Abonnez-vous pour 1€

Alisha, une étudiante, s’est mise au lit avec une gueule de bois et ne s’est jamais réveillée: «Je donnerais tout pour entendre son rire à nouveau»

Alisha, une étudiante, s’est mise au lit avec une gueule de bois et ne s’est jamais réveillée: «Je donnerais tout pour entendre son rire à nouveau»

Alisha Bartolini, 18 ans, s’est mise au lit avec une « gueule de bois » de laquelle elle ne s’est jamais réveillée. C’est en tout cas ce qu’ont cru ses amis et ses proches avant que les médecins ne découvrent qu’elle était atteinte d’une méningite. Aujourd’hui, cinq ans après sa mort, sa maman met les jeunes de son âge en garde et les incite à se faire vacciner.

La jeune femme de 18 ans venait tout juste de commencer ses études de marketing à l’université de Liverpool lorsqu’elle a contracté des symptômes grippaux. Celle qui est décrite comme « une jeune femme réfléchie et belle » pensait qu’elle avait attrapé la « Freshers Flue », un terme britannique couramment utilisé pour désigner une série de maladies contractées par les nouveaux étudiants durant les premières semaines de cours à l’Université.

Freshers Flue

Les Britanniques expliquent la « Freshers Fflue » par le grand nombre de personnes provenant de l’étranger qui étudie dans les universités anglaises. Ceux-ci seraient porteurs d’agents pathogènes contre lesquels les Britanniques ne sont pas immunisés. La mauvaise alimentation des étudiants, le stress, ainsi que la forte consommation d’alcool lors des soirées estudiantines rendraient les jeunes britanniques plus sensibles à ces agents pathogènes.

« Les symptômes ressemblaient à ceux de la grippe avec des nausées. Elle s’est levée en se sentant malade un matin. Elle a attribué ses maux à la gueule de bois après avoir été à une fête la nuit précédente. Elle s’est levée, a pris une douche, et s’est recouchée », explique sa maman, Michaela. « Ses amis pensaient qu’elle n’arrivait pas à se remettre de la soirée de la veille et ne se sont pas inquiétés. Ils n’auraient jamais imaginé que c’était la méningite car la maladie est souvent associée aux bébés ».
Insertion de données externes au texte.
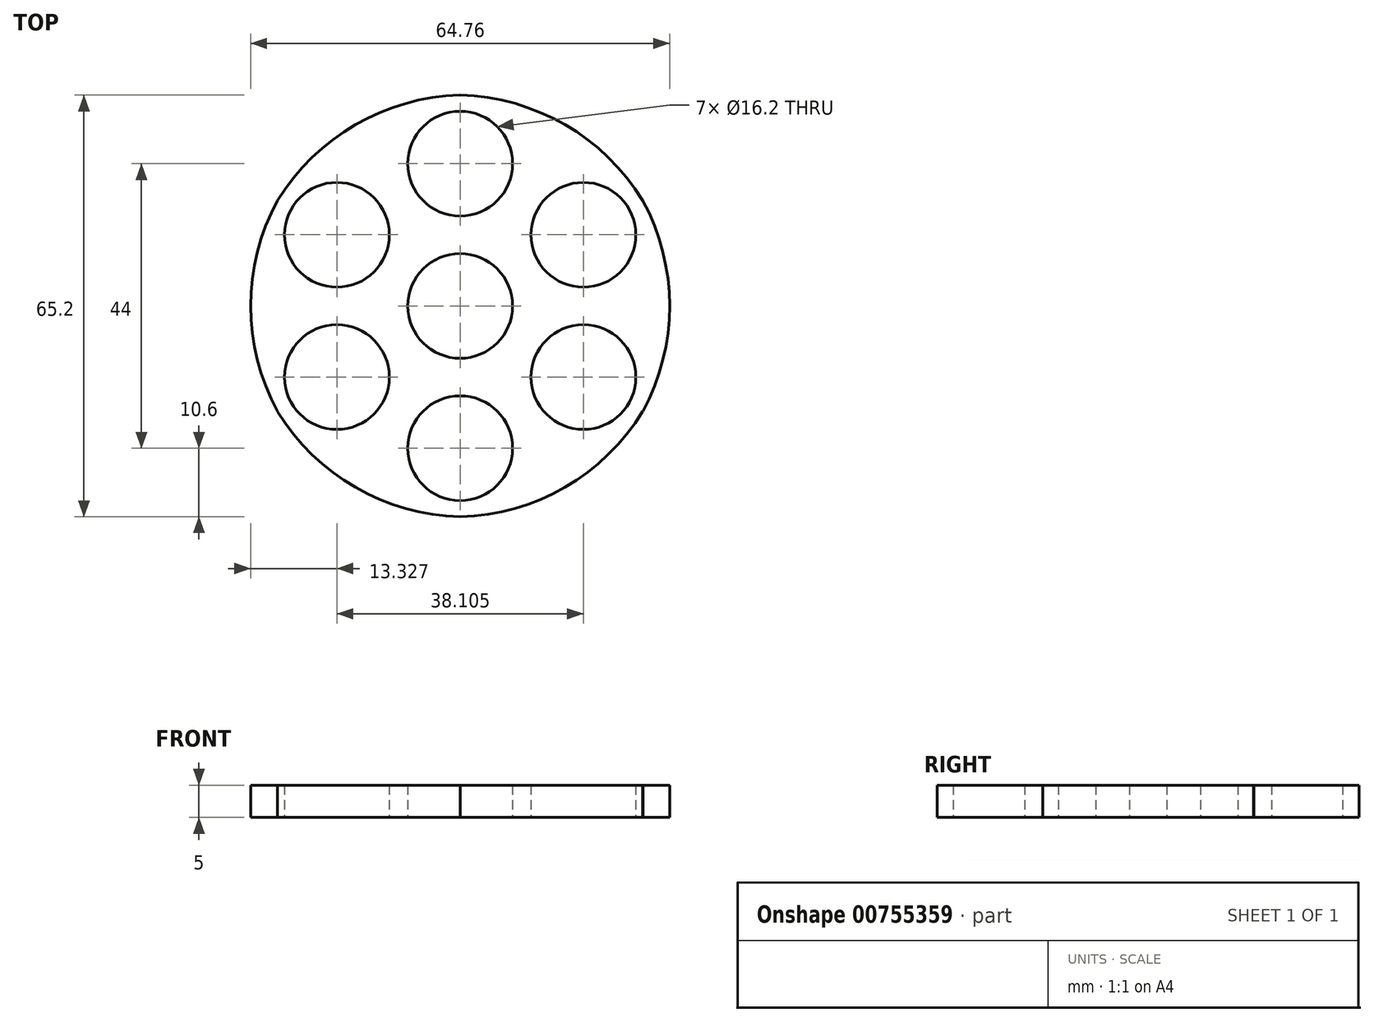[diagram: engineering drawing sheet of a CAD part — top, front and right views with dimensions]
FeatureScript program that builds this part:
annotation { "Feature Type Name" : "Feature", "Feature Type Description" : "" }
export const myFeature = defineFeature(function(context is Context, id is Id, definition is map)
    precondition{}
    {
        {
            var Q0;
            Q0=qCreatedBy(makeId("Top.planeOp"),FACE);
            var sketch = newSketch(context, id + "F0", { "sketchPlane" : qUnion([Q0])});
            skCircle(sketch, "E0", {"center": v(0, 0) * mm, "radius": 8.1 * mm});
            skCircle(sketch, "E1", {"center": v(0, 0) * mm, "radius": 10.6 * mm});
            skCircle(sketch, "E2", {"center": v(0, 22) * mm, "radius": 8.1 * mm});
            skCircle(sketch, "E3", {"center": v(0, 22) * mm, "radius": 10.6 * mm});
            skCircle(sketch, "E4.1.0", {"center": v(-19.05, 11) * mm, "radius": 10.6 * mm});
            skCircle(sketch, "E4.1.1", {"center": v(-19.05, 11) * mm, "radius": 8.1 * mm});
            skCircle(sketch, "E4.2.0", {"center": v(-19.05, -11) * mm, "radius": 10.6 * mm});
            skCircle(sketch, "E4.2.1", {"center": v(-19.05, -11) * mm, "radius": 8.1 * mm});
            skCircle(sketch, "E4.3.0", {"center": v(0, -22) * mm, "radius": 10.6 * mm});
            skCircle(sketch, "E4.3.1", {"center": v(0, -22) * mm, "radius": 8.1 * mm});
            skCircle(sketch, "E4.4.0", {"center": v(19.05, -11) * mm, "radius": 10.6 * mm});
            skCircle(sketch, "E4.4.1", {"center": v(19.05, -11) * mm, "radius": 8.1 * mm});
            skCircle(sketch, "E4.5.0", {"center": v(19.05, 11) * mm, "radius": 10.6 * mm});
            skCircle(sketch, "E4.5.1", {"center": v(19.05, 11) * mm, "radius": 8.1 * mm});
            skPoint(sketch, "E5.start.orphan", {"position": v(0, 32.6) * mm});
            skArc(sketch, "E6", {"start": v(28.22, 16.32) * mm, "mid": v(16.18, 28.05) * mm, "end": v(0, 32.6) * mm});
            skArc(sketch, "E7.1.0", {"start": v(-0.03, 32.6) * mm, "mid": v(-16.2, 28.03) * mm, "end": v(-28.23, 16.3) * mm});
            skArc(sketch, "E7.2.0", {"start": v(-28.25, 16.28) * mm, "mid": v(-32.38, -0.01) * mm, "end": v(-28.23, -16.3) * mm});
            skArc(sketch, "E7.3.0", {"start": v(-28.22, -16.32) * mm, "mid": v(-16.18, -28.05) * mm, "end": v(0, -32.6) * mm});
            skArc(sketch, "E7.4.0", {"start": v(0.03, -32.6) * mm, "mid": v(16.2, -28.03) * mm, "end": v(28.23, -16.3) * mm});
            skArc(sketch, "E7.5.0", {"start": v(28.25, -16.28) * mm, "mid": v(32.38, 0.01) * mm, "end": v(28.23, 16.3) * mm});
            skSolve(sketch);
        }
        {
            var Q0;
            Q0=makeQuery(id+"F0.imprint","IMPRINT",FACE,{"disambiguationData":[TD([[makeQuery(id+"F0.imprint","IMPRINT",EDGE,{"derivedFrom":sQuery(id+"F0.wireOp",EDGE,"E1")}),-1.0]])]});
            extrude(context, id + "F1", {"entities" : qUnion([Q0]), "depth" : 5 * mm, "offsetDistance" : 25 * mm});
        }
        {
            var Q0;
            Q0=makeQuery(id+"F0.imprint","IMPRINT",FACE,{"disambiguationData":[TD([[makeQuery(id+"F0.imprint","IMPRINT",EDGE,{"derivedFrom":sQuery(id+"F0.wireOp",EDGE,"E4.4.1")}),-1.0]])]});
            var Q1;
            Q1=makeQuery(id+"F0.imprint","IMPRINT",FACE,{"disambiguationData":[TD([[makeQuery(id+"F0.imprint","IMPRINT",EDGE,{"derivedFrom":sQuery(id+"F0.wireOp",EDGE,"E4.5.1")}),-1.0]])]});
            var Q2;
            Q2=makeQuery(id+"F0.imprint","IMPRINT",FACE,{"disambiguationData":[TD([[makeQuery(id+"F0.imprint","IMPRINT",EDGE,{"derivedFrom":sQuery(id+"F0.wireOp",EDGE,"E4.3.1")}),-1.0]])]});
            var Q3;
            Q3=makeQuery(id+"F0.imprint","IMPRINT",FACE,{"disambiguationData":[TD([[makeQuery(id+"F0.imprint","IMPRINT",EDGE,{"derivedFrom":sQuery(id+"F0.wireOp",EDGE,"E0")}),-1.0]])]});
            var Q4;
            Q4=makeQuery(id+"F0.imprint","IMPRINT",FACE,{"disambiguationData":[TD([[makeQuery(id+"F0.imprint","IMPRINT",EDGE,{"derivedFrom":sQuery(id+"F0.wireOp",EDGE,"E4.2.1")}),-1.0]])]});
            var Q5;
            Q5=makeQuery(id+"F0.imprint","IMPRINT",FACE,{"disambiguationData":[TD([[makeQuery(id+"F0.imprint","IMPRINT",EDGE,{"derivedFrom":sQuery(id+"F0.wireOp",EDGE,"E4.1.1")}),-1.0]])]});
            var Q6;
            Q6=makeQuery(id+"F0.imprint","IMPRINT",FACE,{"disambiguationData":[TD([[makeQuery(id+"F0.imprint","IMPRINT",EDGE,{"derivedFrom":sQuery(id+"F0.wireOp",EDGE,"E2")}),-1.0]])]});
            extrude(context, id + "F2", {"entities" : qUnion([Q0, Q1, Q2, Q3, Q4, Q5, Q6]), "operationType" : NewBodyOperationType.ADD, "depth" : 5 * mm, "offsetDistance" : 25 * mm});
        }
    });
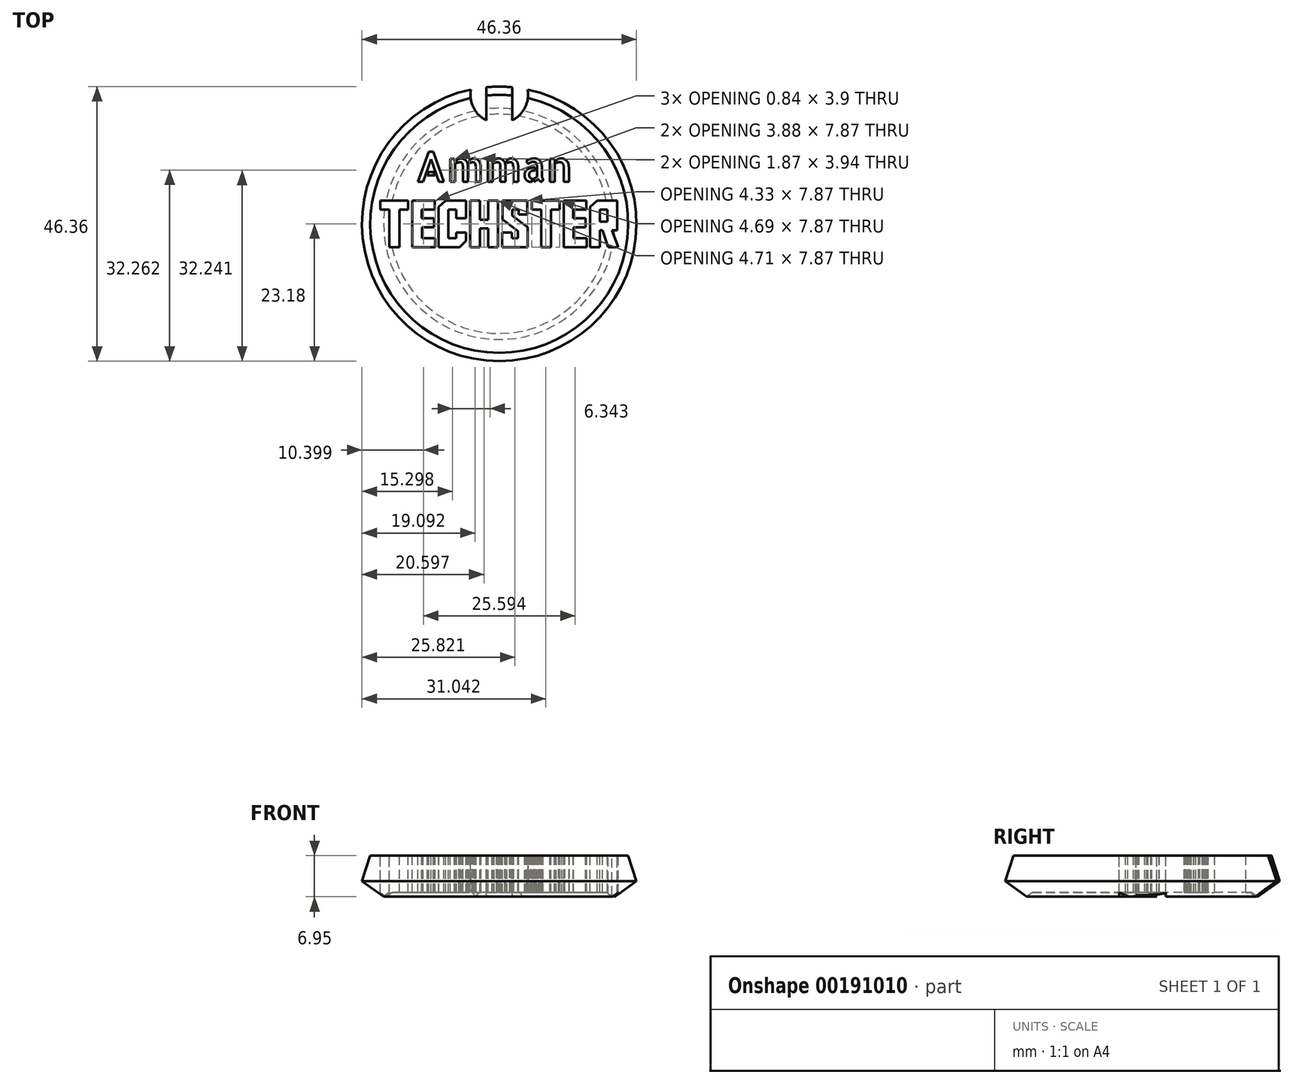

Campagne de sensibilisation

Michaela, qui donnerait « n’importe quoi pour entendre à nouveau le rire de sa fille », soutient une campagne qui vise à augmenter le taux de vaccination contre la méningite en sensibilisant les jeunes et leurs parents dans la région de Liverpool. Une région possédant l’un des taux de vaccination les plus faibles au Royaume-Uni. « Sa vie s’est arrêtée si brutalement… Je veux aider les autres pour empêcher que cela ne se reproduise », témoigne la maman auprès de Manchester Evening News. « C’est une maladie rare mais c’est une maladie fatale. Assurez-vous que vos enfants soient vaccinés ! ».